Viermal sind Jesu Gesten und seine Worte im Abendmahlsaal im neuen Testament überliefert. Sein kostbares Vermächtnis. Sie stehen im Zentrum des Hochgebets in jeder katholischen Eucharistiefeier. Dieselben Worte erklingen in der eucharistischen Liturgie der Ostkirchen und ebenso bei jeder Abendmahlsfeier bei unseren evangelischen Schwestern und Brüdern.
„Tut dies zu meinem Gedächtnis!"
Jesu Auftrag verbindet die Konfessionen darin, ihn in seinem „Für-Uns- Sein", in seiner Liebe, als lebendige Gegenwart zu erinnern, um in der Begegnung und aus der Gemeinschaft mit ihm zu leben.
Das Fronleichnamsfest ist eine katholische Ausdrucksgestalt dieses Glaubens an seine Gegenwart in der er auch heute denen am Rand der Straßen begegnet:
Mag die Monstranz noch so kostbar, vielleicht sogar prunkvoll sein - sie bewahrt „nur" ein kleines Stück Brot, in dem sein Gedächtnis aufgehoben und für unsere Gegenwart aufgerufen ist. Durch die Zeiten hindurch verdichtet sich in diesem Zeichen der Glaube und die Hoffnung der Christen:
dass Jesu Weg der Hingabe nicht gescheitert ist, sondern einmal und ein für alle Mal den Weg ins Leben erschlossen hat.
Und dass er, als der Auferstandene, aus der Wirklichkeit Gottes, aus seinem Erbarmen, in diesem Zeichen auf uns zukommt, als Beistand und Trost, in unseren Bedrängnissen und Sorgen und als Herausforderung und Ermutigung, mit ihm den Weg zu gehen, auf dem der das Leben findet, der sich hingibt und sich selbst verliert.
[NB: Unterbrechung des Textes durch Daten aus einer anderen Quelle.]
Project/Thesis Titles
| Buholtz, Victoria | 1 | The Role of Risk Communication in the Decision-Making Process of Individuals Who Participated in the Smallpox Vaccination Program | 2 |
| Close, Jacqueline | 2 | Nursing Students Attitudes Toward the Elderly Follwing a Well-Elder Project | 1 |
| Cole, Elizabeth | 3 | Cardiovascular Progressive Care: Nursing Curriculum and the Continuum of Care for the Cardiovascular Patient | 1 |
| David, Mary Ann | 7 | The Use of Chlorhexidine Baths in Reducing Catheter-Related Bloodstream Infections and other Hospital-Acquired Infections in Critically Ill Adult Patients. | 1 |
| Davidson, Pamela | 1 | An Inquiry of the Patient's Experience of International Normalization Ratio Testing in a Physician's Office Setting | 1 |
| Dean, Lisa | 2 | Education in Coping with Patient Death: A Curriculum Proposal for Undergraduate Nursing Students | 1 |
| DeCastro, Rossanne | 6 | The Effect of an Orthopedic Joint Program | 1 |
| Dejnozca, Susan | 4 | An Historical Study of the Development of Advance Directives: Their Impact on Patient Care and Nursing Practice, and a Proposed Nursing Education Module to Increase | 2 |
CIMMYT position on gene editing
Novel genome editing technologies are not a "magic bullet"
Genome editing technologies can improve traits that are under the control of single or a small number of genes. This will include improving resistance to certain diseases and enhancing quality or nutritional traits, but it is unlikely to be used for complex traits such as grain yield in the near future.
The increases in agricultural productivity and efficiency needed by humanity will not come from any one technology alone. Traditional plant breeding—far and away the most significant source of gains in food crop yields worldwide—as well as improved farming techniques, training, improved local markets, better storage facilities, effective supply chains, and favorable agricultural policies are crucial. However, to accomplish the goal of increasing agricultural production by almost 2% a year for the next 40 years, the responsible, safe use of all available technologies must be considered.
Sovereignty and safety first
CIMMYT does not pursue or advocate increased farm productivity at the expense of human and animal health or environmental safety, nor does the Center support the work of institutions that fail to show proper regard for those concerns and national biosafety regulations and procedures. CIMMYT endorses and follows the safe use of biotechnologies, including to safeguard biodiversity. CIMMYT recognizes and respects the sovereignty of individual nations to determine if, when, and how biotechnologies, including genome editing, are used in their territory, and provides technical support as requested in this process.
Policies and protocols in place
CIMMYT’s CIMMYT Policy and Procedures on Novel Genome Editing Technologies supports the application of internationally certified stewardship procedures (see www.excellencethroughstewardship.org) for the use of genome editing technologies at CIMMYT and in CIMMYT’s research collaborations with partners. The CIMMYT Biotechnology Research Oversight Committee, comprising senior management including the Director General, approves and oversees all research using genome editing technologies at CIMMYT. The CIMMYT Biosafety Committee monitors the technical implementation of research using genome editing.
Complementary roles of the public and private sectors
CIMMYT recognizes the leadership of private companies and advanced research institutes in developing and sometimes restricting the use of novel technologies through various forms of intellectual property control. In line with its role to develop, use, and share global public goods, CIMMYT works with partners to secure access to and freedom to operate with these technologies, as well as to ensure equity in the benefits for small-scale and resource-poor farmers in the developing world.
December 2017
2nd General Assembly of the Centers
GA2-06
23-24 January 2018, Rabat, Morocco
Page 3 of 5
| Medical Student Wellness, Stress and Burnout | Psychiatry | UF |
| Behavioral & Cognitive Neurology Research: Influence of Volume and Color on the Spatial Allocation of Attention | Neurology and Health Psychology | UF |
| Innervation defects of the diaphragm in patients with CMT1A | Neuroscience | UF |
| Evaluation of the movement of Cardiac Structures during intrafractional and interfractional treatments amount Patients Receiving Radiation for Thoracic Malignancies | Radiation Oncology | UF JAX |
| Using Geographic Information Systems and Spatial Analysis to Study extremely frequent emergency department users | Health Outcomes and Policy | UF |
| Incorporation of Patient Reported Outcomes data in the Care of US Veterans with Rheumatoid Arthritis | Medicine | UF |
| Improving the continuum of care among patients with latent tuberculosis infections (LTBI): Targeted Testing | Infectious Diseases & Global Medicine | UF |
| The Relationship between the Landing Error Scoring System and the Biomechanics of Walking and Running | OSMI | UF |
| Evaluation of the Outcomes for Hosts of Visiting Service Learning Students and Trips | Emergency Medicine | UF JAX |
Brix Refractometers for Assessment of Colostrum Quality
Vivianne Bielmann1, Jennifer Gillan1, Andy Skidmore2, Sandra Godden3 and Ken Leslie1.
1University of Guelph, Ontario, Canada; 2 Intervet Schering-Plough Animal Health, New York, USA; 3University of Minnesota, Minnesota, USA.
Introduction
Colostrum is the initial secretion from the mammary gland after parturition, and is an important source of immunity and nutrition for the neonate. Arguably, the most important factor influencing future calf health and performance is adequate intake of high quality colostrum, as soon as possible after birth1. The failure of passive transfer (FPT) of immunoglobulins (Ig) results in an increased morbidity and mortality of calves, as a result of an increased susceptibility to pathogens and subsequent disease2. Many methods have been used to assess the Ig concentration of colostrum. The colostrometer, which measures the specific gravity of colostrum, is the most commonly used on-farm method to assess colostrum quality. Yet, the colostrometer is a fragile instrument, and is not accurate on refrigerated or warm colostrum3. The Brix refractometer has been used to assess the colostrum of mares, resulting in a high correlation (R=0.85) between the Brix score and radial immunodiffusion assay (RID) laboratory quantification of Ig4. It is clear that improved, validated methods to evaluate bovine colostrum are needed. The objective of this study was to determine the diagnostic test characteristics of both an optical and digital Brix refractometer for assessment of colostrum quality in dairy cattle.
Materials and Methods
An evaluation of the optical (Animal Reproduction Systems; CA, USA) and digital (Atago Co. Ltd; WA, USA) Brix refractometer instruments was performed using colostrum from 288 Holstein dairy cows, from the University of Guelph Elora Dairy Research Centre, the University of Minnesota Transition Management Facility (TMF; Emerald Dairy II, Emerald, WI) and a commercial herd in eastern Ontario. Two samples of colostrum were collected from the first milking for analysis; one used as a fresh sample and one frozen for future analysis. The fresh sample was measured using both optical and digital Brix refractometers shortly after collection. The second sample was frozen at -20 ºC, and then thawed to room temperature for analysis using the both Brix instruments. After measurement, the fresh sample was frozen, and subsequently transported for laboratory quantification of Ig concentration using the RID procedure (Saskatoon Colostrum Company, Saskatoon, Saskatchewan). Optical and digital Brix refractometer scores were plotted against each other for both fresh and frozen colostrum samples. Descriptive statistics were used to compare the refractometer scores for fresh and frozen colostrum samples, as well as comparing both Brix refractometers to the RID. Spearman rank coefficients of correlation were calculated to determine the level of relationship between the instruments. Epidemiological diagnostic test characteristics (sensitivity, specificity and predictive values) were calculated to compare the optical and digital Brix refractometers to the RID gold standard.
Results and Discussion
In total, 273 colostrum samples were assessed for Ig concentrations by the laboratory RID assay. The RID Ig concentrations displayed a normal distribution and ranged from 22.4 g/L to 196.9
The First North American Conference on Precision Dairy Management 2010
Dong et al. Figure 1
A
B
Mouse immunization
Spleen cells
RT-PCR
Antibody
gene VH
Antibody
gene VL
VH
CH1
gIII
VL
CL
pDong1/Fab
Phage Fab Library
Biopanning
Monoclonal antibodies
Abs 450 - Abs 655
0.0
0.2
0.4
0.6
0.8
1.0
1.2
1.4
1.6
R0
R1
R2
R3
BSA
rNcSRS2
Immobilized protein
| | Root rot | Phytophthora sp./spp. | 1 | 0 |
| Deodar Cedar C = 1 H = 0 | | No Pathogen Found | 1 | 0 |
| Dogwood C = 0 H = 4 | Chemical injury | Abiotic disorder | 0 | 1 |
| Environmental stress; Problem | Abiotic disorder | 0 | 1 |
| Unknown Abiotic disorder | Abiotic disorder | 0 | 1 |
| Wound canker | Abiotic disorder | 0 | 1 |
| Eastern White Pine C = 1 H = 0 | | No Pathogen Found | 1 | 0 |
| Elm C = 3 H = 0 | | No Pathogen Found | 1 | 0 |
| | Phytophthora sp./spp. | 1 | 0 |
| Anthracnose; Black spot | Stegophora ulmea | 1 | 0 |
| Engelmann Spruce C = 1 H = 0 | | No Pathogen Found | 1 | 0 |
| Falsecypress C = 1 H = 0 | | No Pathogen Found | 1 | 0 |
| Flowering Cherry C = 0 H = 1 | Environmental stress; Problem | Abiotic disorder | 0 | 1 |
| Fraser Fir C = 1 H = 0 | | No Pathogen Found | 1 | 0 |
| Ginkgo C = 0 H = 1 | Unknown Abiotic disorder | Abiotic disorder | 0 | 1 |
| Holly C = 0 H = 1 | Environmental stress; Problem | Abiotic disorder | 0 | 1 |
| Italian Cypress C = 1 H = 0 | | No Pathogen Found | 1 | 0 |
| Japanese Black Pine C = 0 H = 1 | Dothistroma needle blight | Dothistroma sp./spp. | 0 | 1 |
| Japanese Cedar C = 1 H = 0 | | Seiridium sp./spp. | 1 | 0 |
Wie jene Bettler und Kranken damals am Straßenrand bekennen wir, dass wir glauben.
Vielleicht wissen wir nicht so recht, was wir da bekennen und glauben.
Und ersehnen doch eine Vereinigung, die Kommunion, die Weg- und Lebensgemeinschaft mit ihm, die uns heilt und die uns heiligt.